### Source passage
(begin)
Syllabus for Q750:

Recent Advances in Connectionist Models

(listed as "Neural Networks as Models of Cognition")

Spring 1996, Section 1972, Tu & Th 2:30-3:45, PY 230

Instructor: Prof. John K. Kruschke
 Office: 855-3192, PY 336 by appt.
E-mail: kruschke@indiana.edu

Contents:

Description and Goals | Prerequisites | Schedule | Grading Method | Computers | Readings | Disclaimer

Course Description and Goals:

This course selectively surveys some recent applications of connectionist models to cognitive phenomena. The emphasis is on models that attempt to address detailed empirical data. We will not survey "generic" algorithms or architectures that are not directed at specific cognitive phenomena and empirical data. The survey will be accomplished by reading and discussing various journal articles. Each student will lead (or co-lead) discussion of selected articles.

Each student will also program, from scratch, a connectionist model applied to cognitive phenomena of his or her choice. The model could be a novel architecture or an existing model applied to new phenomena. The last few weeks of the course will be devoted to presentations of these projects.

The course has three main goals. First, students should gain understanding of a variety of connectionist models applied to empirical data. Second, students should gain experience applying a connectionist model to specific cognitive phenomena. Third, students should gain a better understanding of the role of models in explaining empirical phenomena.

[ Top | Description and Goals | Prerequisites | Schedule | Grading Method | Computers | Readings | Disclaimer ]

Prerequisites:

  1. You must have strong background knowledge in connectionist models. This can be achieved by previously completing the course Q550. If you are self-taught or have taken some other introductory course in connectionist models, please discuss the matter with Prof. Kruschke.
  2. You must be adept at computer programming. We will not have time to discuss programming methods much in class, so you are expected to be able to program independently. The preferred programming language is C, but any language is permitted. For all languages, the code turned in with your final project must be thoroughly commented.
[ Top | Description and Goals | Prerequisites | Schedule | Grading Method | Computers | Readings | Disclaimer ]

Schedule:

The schedule below is approximate, and may flex and bend as the course progresses. The order of topics will probably remain the same, but the exact dates for each topic might change. There might be changes to the readings as the course progresses. Full reference information for each reading is provided at the end of the syllabus.

Schedule of Project Due Dates:
A brief project proposal is due on the Thursday of the fourth week of class. The proposal must specify (1) the empirical phenomena to be addressed, (2) the type of model architecture you intend to use, (3) the programming language you will use, and (4) which computer you will use. The final write-up of your project is due on the Thursday of the 15th week of class, except for those people who present their projects on that day. For these people, the final write-up is due the next day, Friday. There is no final exam.

Schedule of Readings:
Week 1: Introduction and scheduling of presentations.
Week 2: Meta-Theory.
Week 3: Category Learning.
Week 4: Development.
Week 5: Sequence Learning.
Week 6: Similarity.
Week 7: Strength of Processing.
Week 8: Memory.
Week 9: Neural Dynamics of Vision.
Week 10: Word Recognition.
Week 11: Lesions.
Week 12: Reprise of Meta-Theory.
Weeks 13-15: Presentations of Student Projects.
(end)
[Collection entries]
(begin)
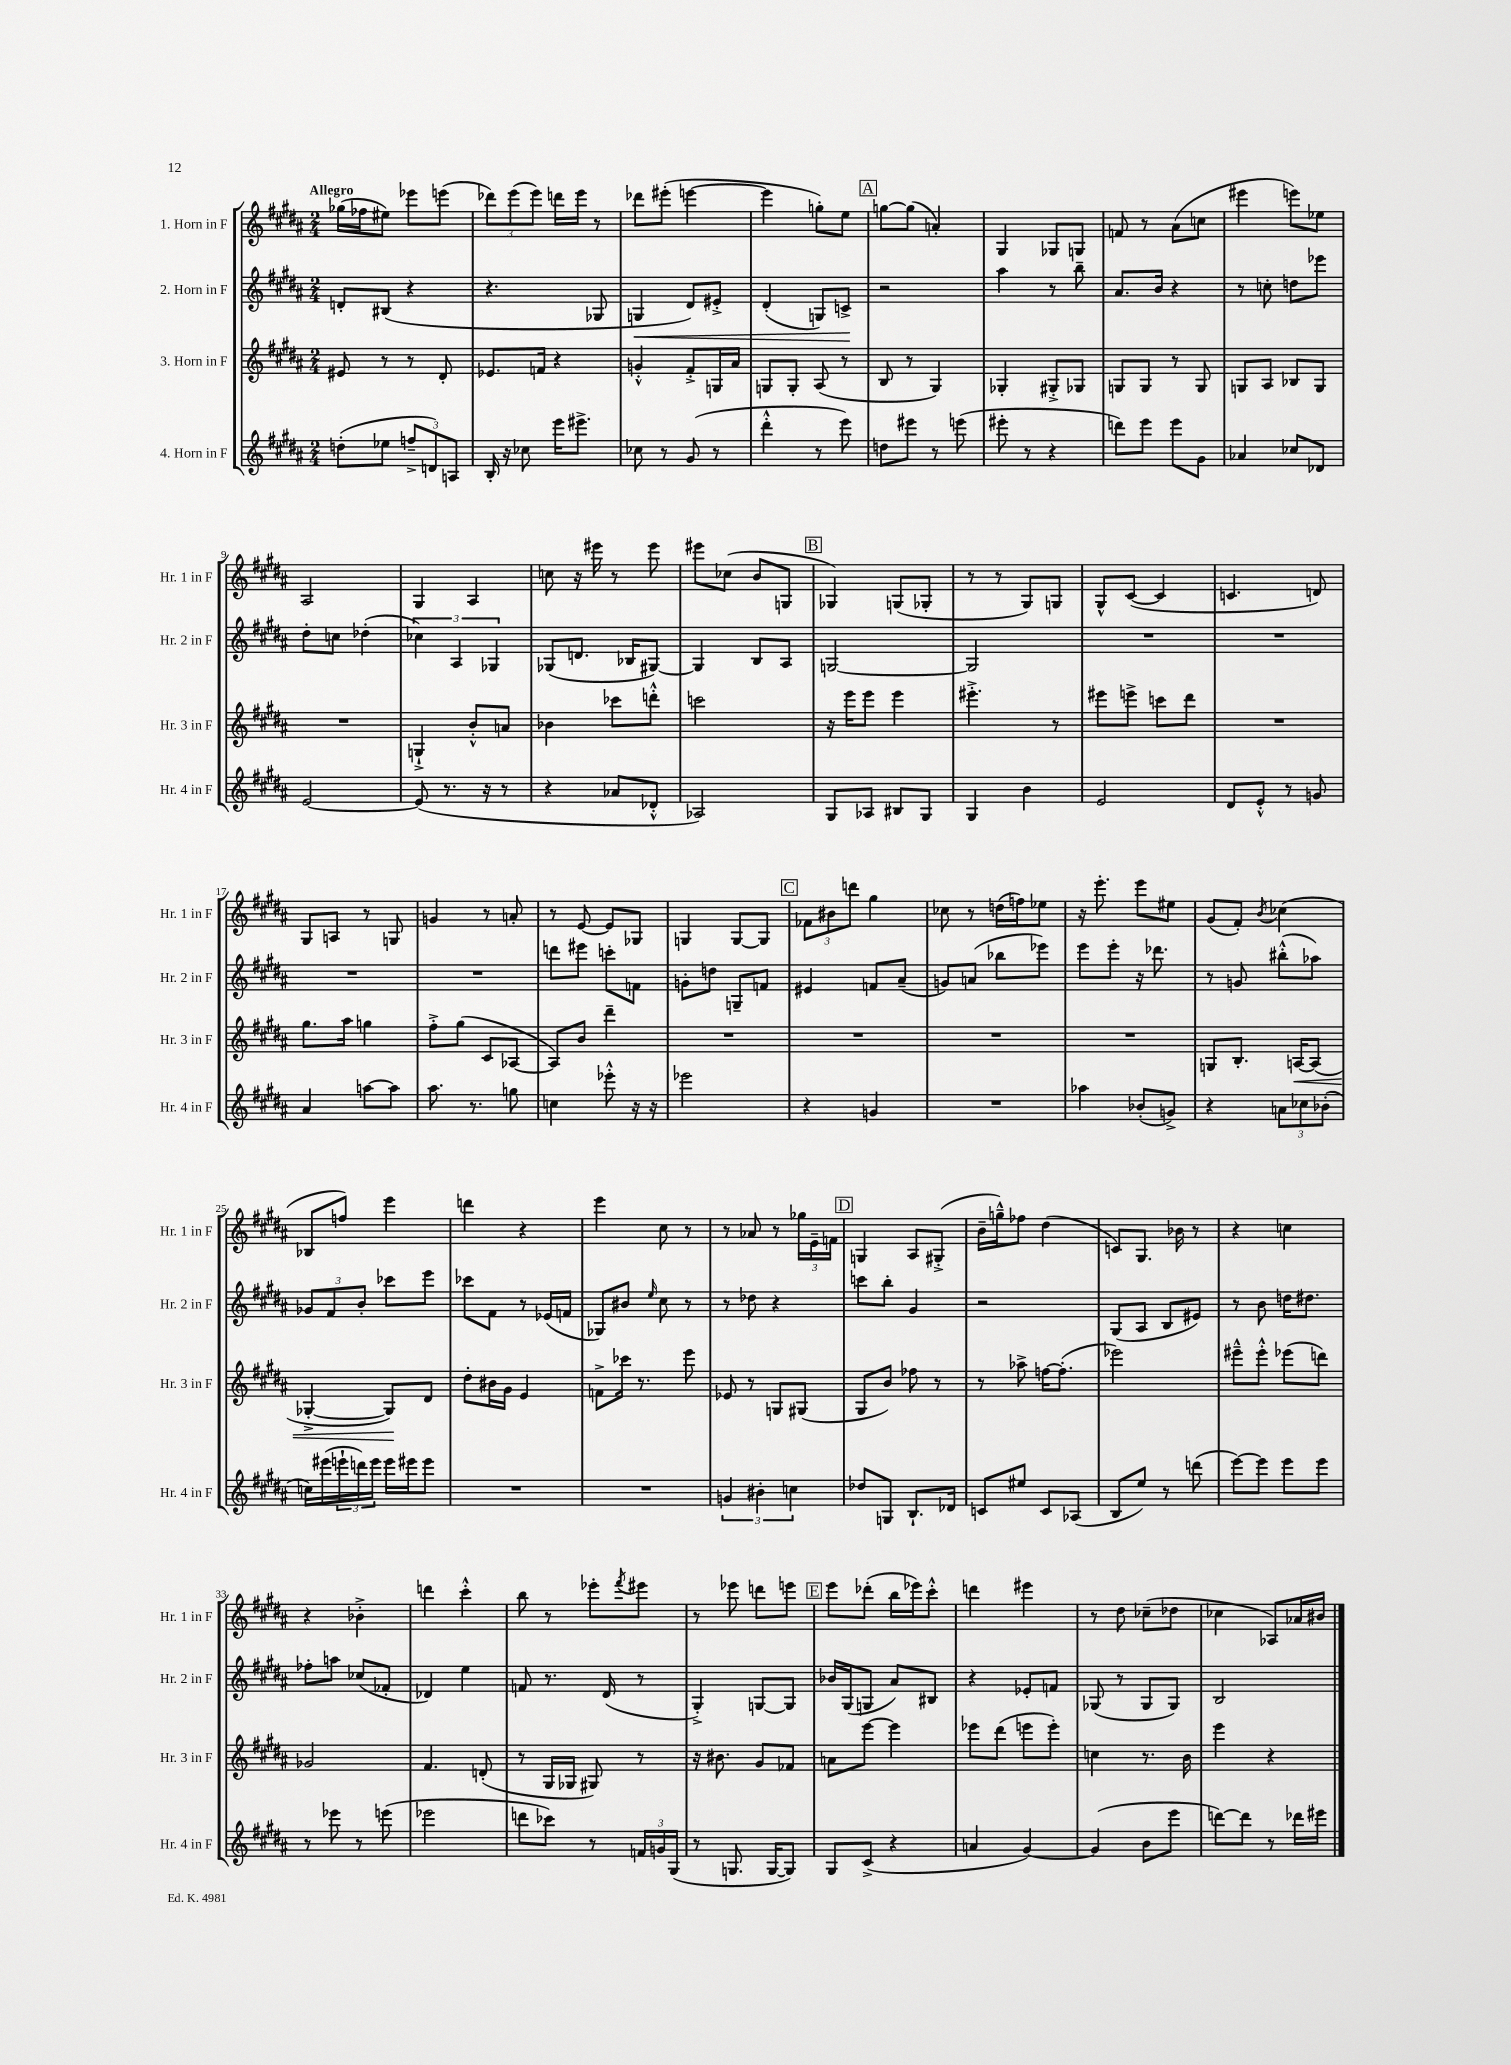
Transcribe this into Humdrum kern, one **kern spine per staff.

**kern	**kern	**dynam	**kern	**dynam	**kern
*part4	*part3	*part3	*part2	*part2	*part1
*staff4	*staff3	*staff3	*staff2	*staff2	*staff1
*I"4. Horn in F	*I"3. Horn in F	*	*I"2. Horn in F	*	*I"1. Horn in F
*I'Hr. 4 in F	*I'Hr. 3 in F	*	*I'Hr. 2 in F	*	*I'Hr. 1 in F
*clefG2	*clefG2	*	*clefG2	*	*clefG2
*k[f#c#g#d#a#]	*k[f#c#g#d#a#]	*	*k[f#c#g#d#a#]	*	*k[f#c#g#d#a#]
*M2/4	*M2/4	*	*M2/4	*	*M2/4
=1	=1	=1	=1	=1	=1
!	!	!	!	!	!LO:TX:a:B:t=Allegro
(8ddn'\L	8e#X/	.	8dn'/L	.	(16gg-X\LL
.	.	.	.	.	16ff-X\J
8ee-X\J	8r	.	(8B#X/J	.	8ee#X\J)
12ffn~^/L	8r	.	4r	.	8eee-X\L
12dn/)	.	.	.	.	.
.	8d#'/	.	.	.	(8eeen\J
12An/J	.	.	.	.	.
=2	=2	=2	=2	=2	=2
16B'/	8.e-X/L	.	4.r	.	12ddd-X\L)
16r	.	.	.	.	.
.	.	.	.	.	(12eee\
8cc-X\	.	.	.	.	.
.	.	.	.	.	12eee\J)
.	16fn/Jk	.	.	.	.
16eee\KL	4r	.	.	.	16dddn\LL
8.eee#X^\J	.	.	.	.	16eee\JJ
.	.	.	8G-X/	.	8r
=3	=3	=3	=3	=3	=3
!	!	!	!	!LO:HP:b	!
8cc-X\	4gn'^^/	.	4Gn/	<	8ddd-X\L
8r	.	.	.	.	(8eee#X'\J
(8g#/	8f#'^/L	.	8d#/L)	.	[4eeen\
8r	16Gn/L	.	8e#X'^/J	.	.
.	16a#/JJ	.	.	.	.
=4	=4	=4	=4	=4	=4
4ddd#'^^\	8Gn/L	.	(4d#'/	.	4eee\]
.	8G'/J	.	.	.	.
8r	(8A#/	.	8Gn/L)	.	8ggn'\L)
8eee\)	8r	.	8cn^/J	.	8ee\J
.	.	.	.	[	.
!!LO:REH:place=s1:t=A
=5	=5	=5	=5	=5	=5
8ddn\L	8B/	.	2r	.	[8ggn\L
8eee#X\J	8r	.	.	.	(8gg\J]
8r	4G#/)	.	.	.	4an'/)
(8eeen\	.	.	.	.	.
=6	=6	=6	=6	=6	=6
8eee#X'\	4G-X'/	.	4aa#\	.	4G#/
8r	.	.	.	.	.
4r	8G#X'^/L	.	8r	.	8G-X/L
.	8G-X/J	.	8bb~\	.	8Gn/J
=7	=7	=7	=7	=7	=7
8dddn\L)	8Gn/L	.	8.a#/L	.	8fn/
8eee\J	8G/J	.	.	.	8r
.	.	.	16b/Jk	.	.
8eee\L	8r	.	4r	.	(8a#\L
8g#\J	8G/	.	.	.	8ccn\J
=8	=8	=8	=8	=8	=8
4a-X/	8Gn/L	.	8r	.	4eee#X\
.	8A#/J	.	8ccn'\	.	.
8cc-X/L	8B-X/L	.	8ddn\L	.	8eeen\L)
8d-X/J	8G/J	.	8eee-X\J	.	8ee-X\J
!!LO:LB:g=z
=9	=9	=9	=9	=9	=9
[2e/	2r	.	8dd#'\L	.	2A#/
.	.	.	8ccn\J	.	.
.	.	.	(4dd-X'\	.	.
=10	=10	=10	=10	=10	=10
(8e/]	4Gn`^/	.	6cc-X\)	.	4G#/
8.r	.	.	.	.	.
.	.	.	6A#/	.	.
.	8b'^^/L	.	.	.	4A#/
16r	.	.	.	.	.
.	.	.	6G-X/	.	.
8r	8an/J	.	.	.	.
=11	=11	=11	=11	=11	=11
4r	4b-X\	.	(8G-X/L	.	8ccn\
.	.	.	8.dn/J	.	16r
.	.	.	.	.	16eee#X\
8a-X/L	8ccc-X\L	.	.	.	8r
.	.	.	16B-X/KL	.	.
8d-X'^^/J	8dddn'^^\J	.	[8G#X/J)	.	8eee#\
=12	=12	=12	=12	=12	=12
2A-X/)	2cccn\	.	4G#/]	.	8eee#X\L
.	.	.	.	.	(8cc-X\J
.	.	.	8B/L	.	8b/L
.	.	.	8A#/J	.	8Gn/J
!!LO:REH:place=s1:t=B
=13	=13	=13	=13	=13	=13
8G#/L	16r	.	[2Gn/	.	4G-X/)
.	16eee\KL	.	.	.	.
8A-X/J	8eee\J	.	.	.	.
8B#X/L	4eee\	.	.	.	(8Gn/L
8G#/J	.	.	.	.	8G-X'/J
=14	=14	=14	=14	=14	=14
4G#/	4.eee#X'^\	.	2G/]	.	8r
.	.	.	.	.	8r
4b\	.	.	.	.	8G#/L)
.	8r	.	.	.	8Gn/J
=15	=15	=15	=15	=15	=15
2e/	8eee#X\L	.	2r	.	8G#^^/L
.	8eeen^\J	.	.	.	([8c#/J
.	8cccn\L	.	.	.	4c#/]
.	8ddd#\J	.	.	.	.
=16	=16	=16	=16	=16	=16
8d#/L	2r	.	2r	.	4.cn/
8e'^^/J	.	.	.	.	.
8r	.	.	.	.	.
8gn/	.	.	.	.	8dn/)
!!LO:LB:g=z
=17	=17	=17	=17	=17	=17
4a#/	8.gg#\L	.	2r	.	8G#/L
.	.	.	.	.	8An/J
.	16aa#\Jk	.	.	.	.
[8aan\L	4ggn\	.	.	.	8r
8aa\J]	.	.	.	.	8Gn/
=18	=18	=18	=18	=18	=18
8.aa#\	8ff#'^\L	.	2r	.	4gn/
.	(8gg#\J	.	.	.	.
8.r	.	.	.	.	.
.	8c#/L	.	.	.	8r
8ggn\	[8A-X/J	.	.	.	8an'/
=19	=19	=19	=19	=19	=19
4ccn\	8A-/L])	.	8dddn\L	.	8r
.	8b/J	.	8eee#X\J	.	[8e/
8eee-X'^^\	4ddd#~\	.	8cccn'\L	.	8e/L]
16r	.	.	8fn\J	.	8G-X/J
16r	.	.	.	.	.
=20	=20	=20	=20	=20	=20
2eee-X\	2r	.	8gn'\L	.	4Gn/
.	.	.	8ddn\J	.	.
.	.	.	8Gn~/L	.	[8G/L
.	.	.	8fn/J	.	8G/J]
!!LO:REH:place=s1:t=C
=21	=21	=21	=21	=21	=21
4r	2r	.	4e#X/	.	12f-X\L
.	.	.	.	.	12b#X\
.	.	.	.	.	12dddn\J
4gn/	.	.	8fn/L	.	4gg#\
.	.	.	(8a#~/J	.	.
=22	=22	=22	=22	=22	=22
2r	2r	.	8gn/L)	.	8cc-X\
.	.	.	(8an/J	.	8r
.	.	.	8bb-X\L	.	(16ddn\LL
.	.	.	.	.	16ffn\J)
.	.	.	8eee-X\J)	.	8ee-X\J
=23	=23	=23	=23	=23	=23
4aa-X\	2r	.	8eee\L	.	16r
.	.	.	.	.	8.eee'\
.	.	.	8eee'\J	.	.
(8b-X'/L	.	.	16r	.	8eee\L
.	.	.	8.ddd-X\	.	.
8gn^/J)	.	.	.	.	8ee#X\J
=24	=24	=24	=24	=24	=24
4r	8Gn/L	.	8r	.	(8g#/L
.	8.B'/J	.	8gn/	.	8f#'/J)
.	.	.	.	.	8qb/
12an\L	.	.	(8bb#X'^^\L	.	(4cc-X\
!	!	!LO:HP:b	!	!	!
.	[16An/KL	<	.	.	.
12cc-X\	.	.	.	.	.
.	(8A/J]	.	8aa-X\J)	.	.
(12b-X'\J	.	.	.	.	.
!!LO:LB:g=z
=25	=25	=25	=25	=25	=25
16ccn\LL)	[4G-X'^/	.	12g-X/L	.	8B-X/L
(16eee#X\	.	.	.	.	.
.	.	.	12f#/	.	.
24eeen`\	.	.	.	.	8ffn/J)
24dddn\)	.	.	12b'/J	.	.
24eee\JJ	.	.	.	.	.
16eee\LL	8G-/L])	.	8ccc-X\L	.	4eee\
16eee#X\J	.	.	.	.	.
8eee#\J	8d#/J	[	8eee\J	.	.
=26	=26	=26	=26	=26	=26
2r	8dd#'\L	.	8ccc-X\L	.	4dddn\
.	16b#X\L	.	8f#\J	.	.
.	16g#\JJ	.	.	.	.
.	4e/	.	8r	.	4r
.	.	.	(16e-X/LL	.	.
.	.	.	16fn/JJ	.	.
=27	=27	=27	=27	=27	=27
2r	8fn^\L	.	8G-X/L)	.	4eee\
.	16ccc-X\Jk	.	8b#X/J	.	.
.	8.r	.	.	.	.
.	.	.	16qqee/	.	.
.	.	.	8cc#\	.	8cc#\
.	8eee\	.	8r	.	8r
=28	=28	=28	=28	=28	=28
6gn/	8e-X/	.	8r	.	8r
.	8r	.	8dd-X\	.	8a-X/
6b#X'\	.	.	.	.	.
.	8Gn/L	.	4r	.	8r
6ccn\	.	.	.	.	.
.	(8G#X/J	.	.	.	24gg-X\LL
.	.	.	.	.	24e~\
.	.	.	.	.	24fn\JJ
!!LO:REH:place=s1:t=D
=29	=29	=29	=29	=29	=29
8dd-X/L	8G#/L	.	8cccn\L	.	4Gn/
8Gn/J	8b/J)	.	8bb'\J	.	.
8.B`/L	8ff-X\	.	4g#/	.	8A#/L
.	8r	.	.	.	(8G#X'^/J
16d-X/Jk	.	.	.	.	.
=30	=30	=30	=30	=30	=30
8cn/L	8r	.	2r	.	16b~\LL
.	.	.	.	.	16ggn~^^\J)
8ee#X/J	8aa-X^\	.	.	.	8ff-X\J
8c/L	[16ffn\KL	.	.	.	(4dd#\
.	(8.ff'\J]	.	.	.	.
(8A-X/J	.	.	.	.	.
=31	=31	=31	=31	=31	=31
8B/L	2eee-X\)	.	(8G#/L	.	8cn/L)
8ee/J)	.	.	8A#/J	.	8.G#/J
8r	.	.	8B/L	.	.
.	.	.	.	.	16b-X\
(8dddn\	.	.	8e#X/J)	.	8r
=32	=32	=32	=32	=32	=32
[8eee\L)	8eee#X~^^\L	.	8r	.	4r
8eee\J]	8eee#'^^\J	.	8b\	.	.
8eee\L	(8eee-X\L	.	16ddn\KL	.	4ccn\
.	.	.	8.dd#X\J	.	.
8eee\J	8dddn\J)	.	.	.	.
!!LO:LB:g=z
=33	=33	=33	=33	=33	=33
8r	2g-X/	.	8ff-X'\L	.	4r
8eee-X\	.	.	8aan\J	.	.
8r	.	.	(8cc-X/L	.	4b-X'^\
(8eeen\	.	.	8f-X'/J	.	.
=34	=34	=34	=34	=34	=34
2eee-X\	4.f#/	.	4d-X/)	.	4dddn\
.	.	.	4ee\	.	4ccc#'^^\
.	(8dn'/	.	.	.	.
=35	=35	=35	=35	=35	=35
8dddn\L	8r	.	8fn/	.	8bb\
8ccc-X\J)	16G#/LL	.	8.r	.	8r
.	16G-X/JJ	.	.	.	.
8r	8G#X/)	.	.	.	8eee-X'\L
.	.	.	(16d#/	.	.
.	.	.	.	.	8qfff#/
24fn/LL	8r	.	8r	.	8eee#X\J
24gn/	.	.	.	.	.
(24G#/JJ	.	.	.	.	.
=36	=36	=36	=36	=36	=36
8r	16r	.	4G#'^/)	.	8r
.	8.b#X\	.	.	.	.
8.Gn/	.	.	.	.	8eee-X\
.	8g#/L	.	[8Gn/L	.	8dddn\L
[16G/KL	.	.	.	.	.
8G/J])	8f-X/J	.	8G/J]	.	8eeen\J
!!LO:REH:place=s1:t=E
=37	=37	=37	=37	=37	=37
8G#/L	8an\L	.	16b-X/LL	.	8eee\L
.	.	.	(16G#/J	.	.
(8c#^/J	[8eee\J	.	8Gn/J	.	(8ddd-X'\J
4r	4eee\]	.	8a#/L)	.	16bb\LL
.	.	.	.	.	16eee-X\J)
.	.	.	8B#X/J	.	8ccc#'^^\J
=38	=38	=38	=38	=38	=38
4an/	8eee-X\L	.	4r	.	4dddn\
.	(8ddd#\J	.	.	.	.
[4g#/)	8eeen\L	.	8e-X'/L	.	4eee#X\
.	8eee'\J)	.	8fn/J	.	.
=39	=39	=39	=39	=39	=39
(4g#/]	4ccn\	.	(8G-X/	.	8r
.	.	.	8r	.	8dd#\
8b\L	8.r	.	8G-/L	.	(8cc-X~\L
8eee\J	.	.	8G-/J)	.	8dd-X\J
.	16b\	.	.	.	.
=40	=40	=40	=40	=40	=40
[8dddn\L)	4eee\	.	2B/	.	4cc-X\
8ddd\J]	.	.	.	.	.
8r	4r	.	.	.	8A-X/L)
16ddd-X\LL	.	.	.	.	16a-X/L
16eee#X\JJ	.	.	.	.	16b#X/JJ
==	==	==	==	==	==
*-	*-	*-	*-	*-	*-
(end)
### Stated problem 1
In one to three sentences, explain why the syllabus requires students to be able to program on their own.
### Stated problem 2
When is the brief project proposal due, according to the syllabus?

### Exercise result 1
There will not be much class time to discuss programming methods. Students are therefore expected to program independently.

### Exercise result 2
On the Thursday of the fourth week of class.